Andrea: I think this is something I will struggle with my whole life, but with time it gets easier to ignore the voices of doubt and anxiety. Seeing more women and/or queer faculty in academia at Sussex University has allowed me to feel that I belong more and that this is a safe space. Seeing women faculty that are also mothers has eased my fears around both wanting to have a family and an academic career, as responsibilities around family still fall heavily on women compared to men.
I do believe that the absence of women in academia compared to the presence of men has had a big impact on how I have assimilated anxieties and doubts about not belonging, about not being enough. Nevertheless, I hope that as Researchers we have more conversations about these issues, about what it is really like to be part of Academia as a woman and/or minority but also what we can do to make people feel really included and that they belong. What we can do to allow more women and queer people to not only access these spaces but also to feel safe and at ease in them.
About the Authors:
Georgia Wetherall is a second year PhD researcher in the School of Media, Arts and Humanities. Her research focuses on the body in Russian literature of the 1930s and 40s, embalming and death practices, and the treatment of the body after death. Her main aim as a Hive Scholar is to ‘open-up’ and de-mystify higher education and the years that follow, making the whole process seem a lot less daunting!

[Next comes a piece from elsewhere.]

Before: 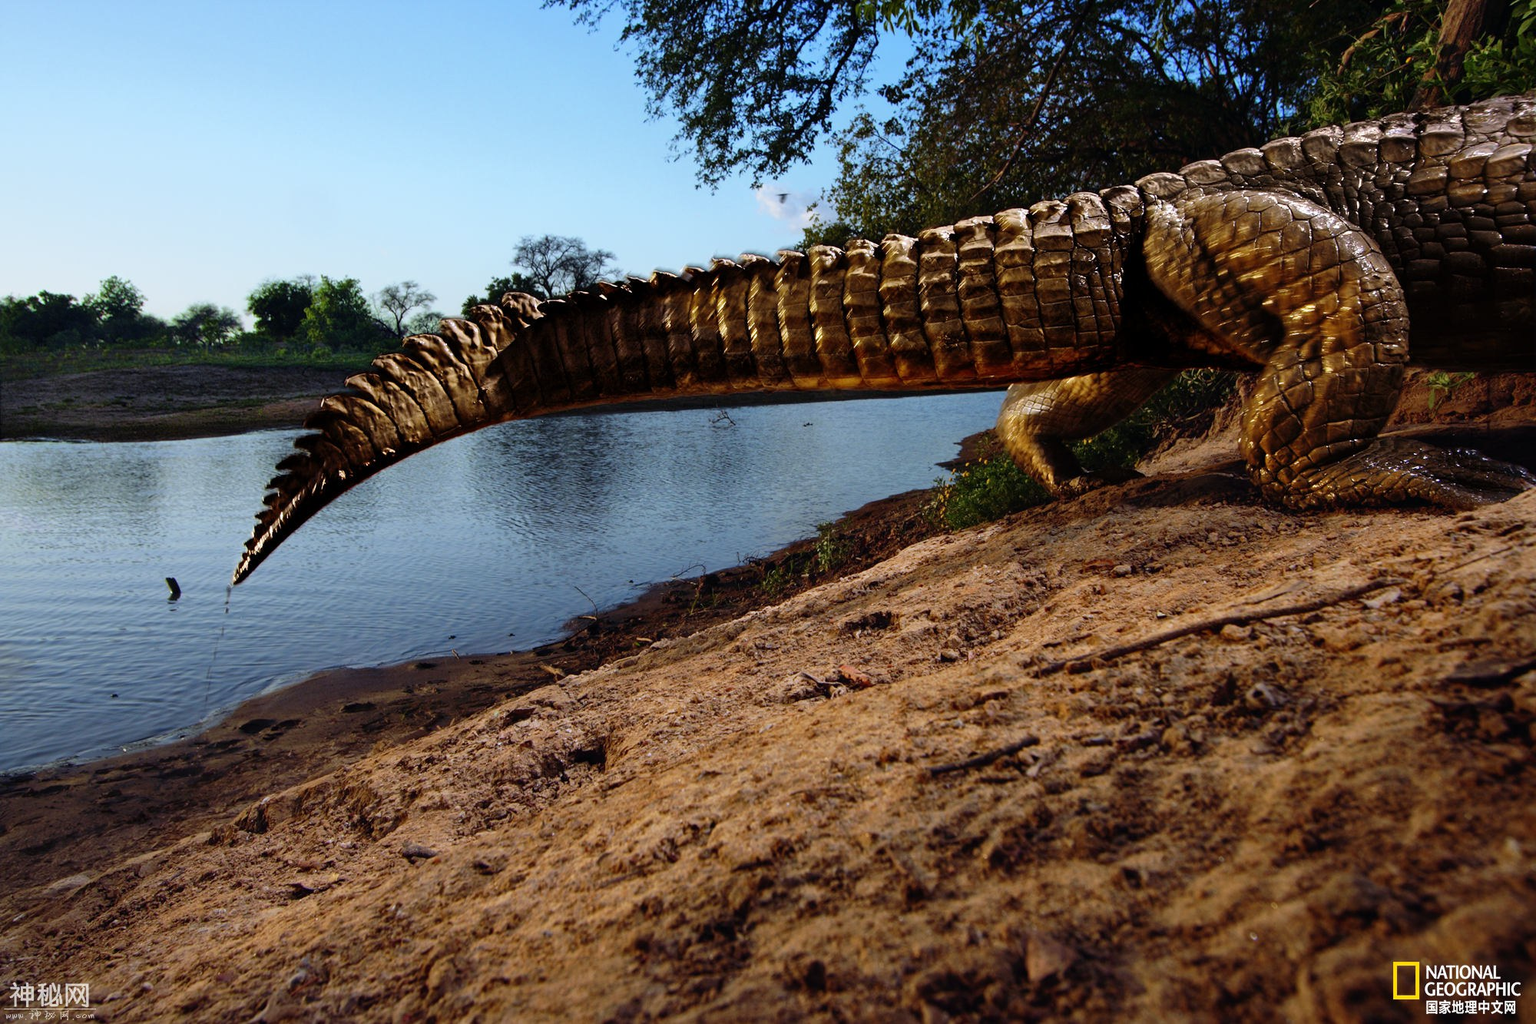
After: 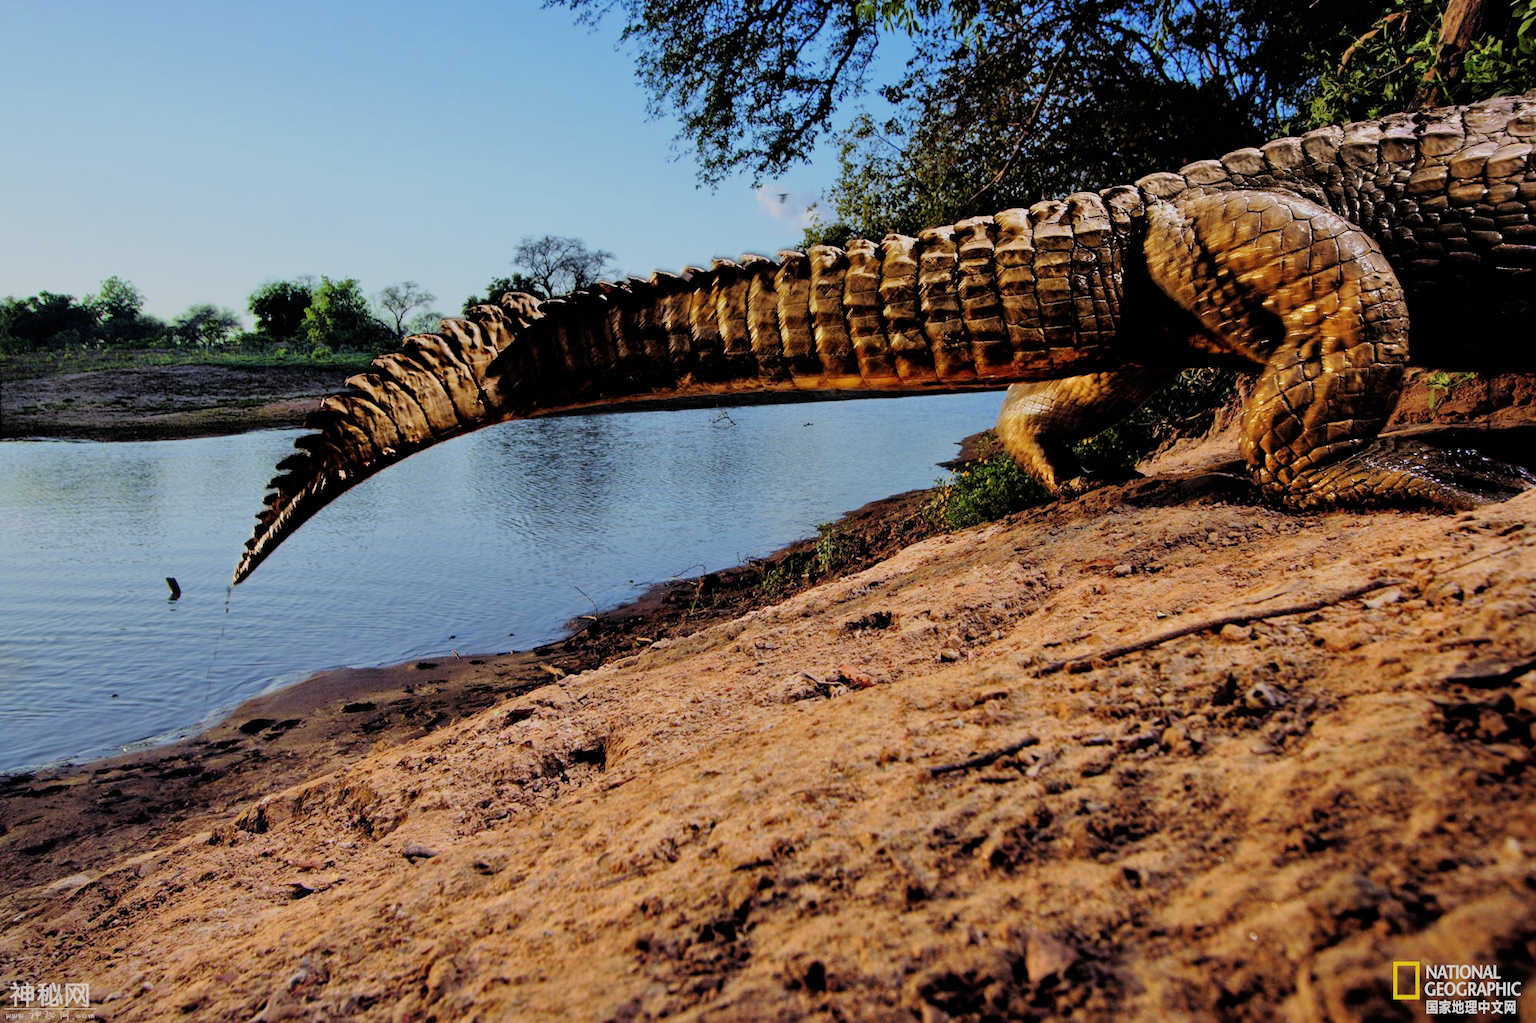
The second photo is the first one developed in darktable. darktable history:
filmic rgb: black relative exposure -7.15 EV, white relative exposure 5.36 EV, hardness 3.02, color science v6 (2022)
tone equalizer: -7 EV 0.15 EV, -6 EV 0.6 EV, -5 EV 1.15 EV, -4 EV 1.33 EV, -3 EV 1.15 EV, -2 EV 0.6 EV, -1 EV 0.15 EV, mask exposure compensation -0.5 EV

She wants to ensure that anyone struggling to balance a PhD alongside other commitments (such as work, childcare, care work, etc) finds the support they need.

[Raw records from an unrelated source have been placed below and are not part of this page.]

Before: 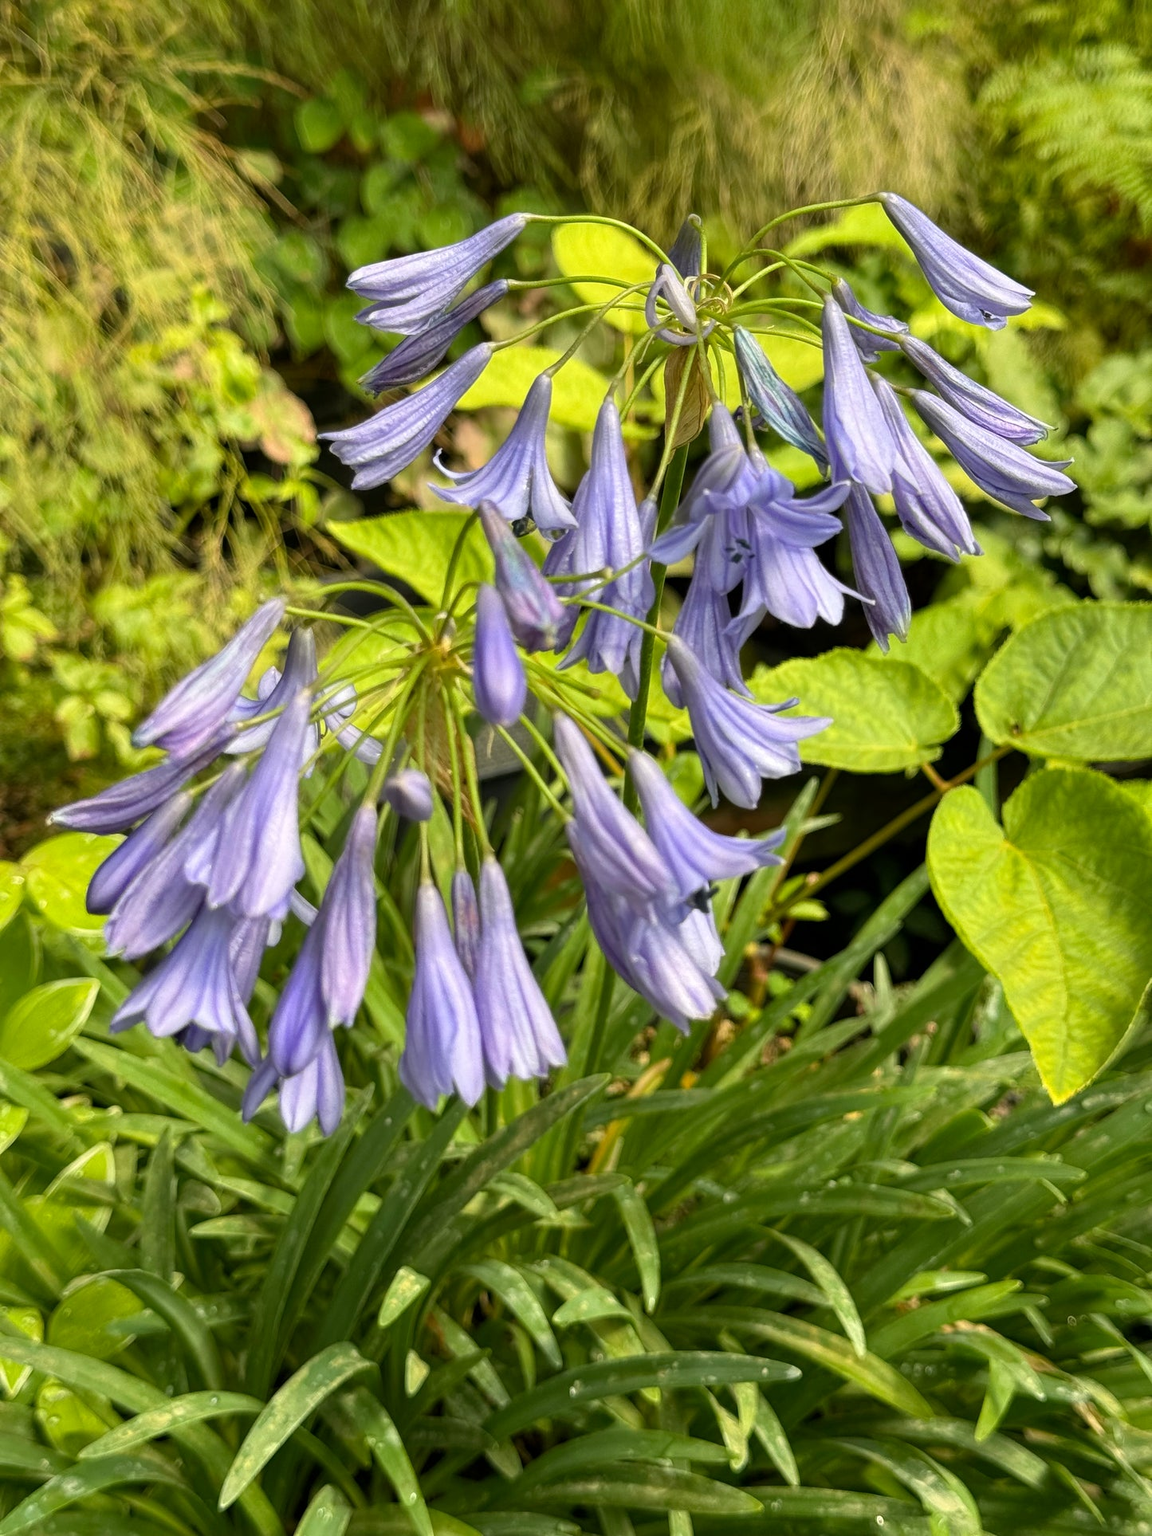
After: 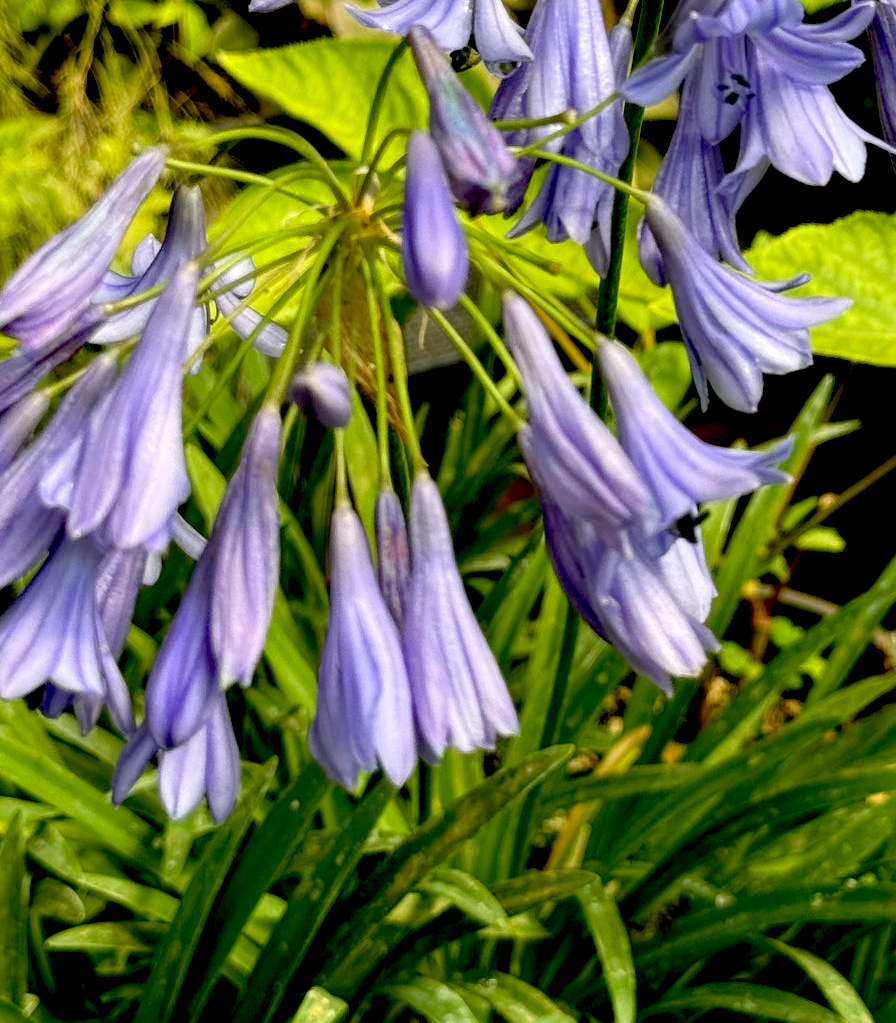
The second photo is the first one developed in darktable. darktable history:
tone equalizer: on, module defaults
crop: left 13.312%, top 31.28%, right 24.627%, bottom 15.582%
exposure: black level correction 0.047, exposure 0.013 EV, compensate highlight preservation false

dyuti a is entering her final year as a PhD Researcher at the Department of Anthropology at the school of Global Studies. Her current research explores the imagination of ‘verbing the state’ by exploring the ways in which state is (re) produced, articulated, and experienced in the ‘space of appearance’ through the everyday interactions between ordinary Indian and ordinary Kashmiri. As a Hive Scholar she strives to make the Hive a welcoming and critical space for the research community across differences of race, gender, sexuality, class, disability, and PhD status. Her vision is to hold spaces for PhD scholars to write, interact across the divisions of school, departments and share pedagogical practices. She writes her name with small d because Hindi doesn’t have capital alphabets. In her head she is a comic, till you give her an audience then she is rather quiet!
Andrea Perez Porres is a second year PhD Researcher at the Science and Policy Research unit. Her research focuses on social movements in the UK and how they are re-thinking innovation beyond economic growth for sustainability transitions. Her focus as a Hive Scholar is to represent international students that are self-funded and have to work part-time to support themselves along with researchers that are also part of the LGBTQ+ community. She wants to organise more inclusive events for all Sussex researchers, as well as allow for more spaces for researchers to meet each other, form communities and support bubbles. Andrea is originally from Spain and has lived in the UK for the last 5 years. She loves trying new vegan food and would travel anywhere if needed –no matter how far it is. She is also into weightlifting, making to-do-lists and she is trying to read over 35 books (not PhD related) this year.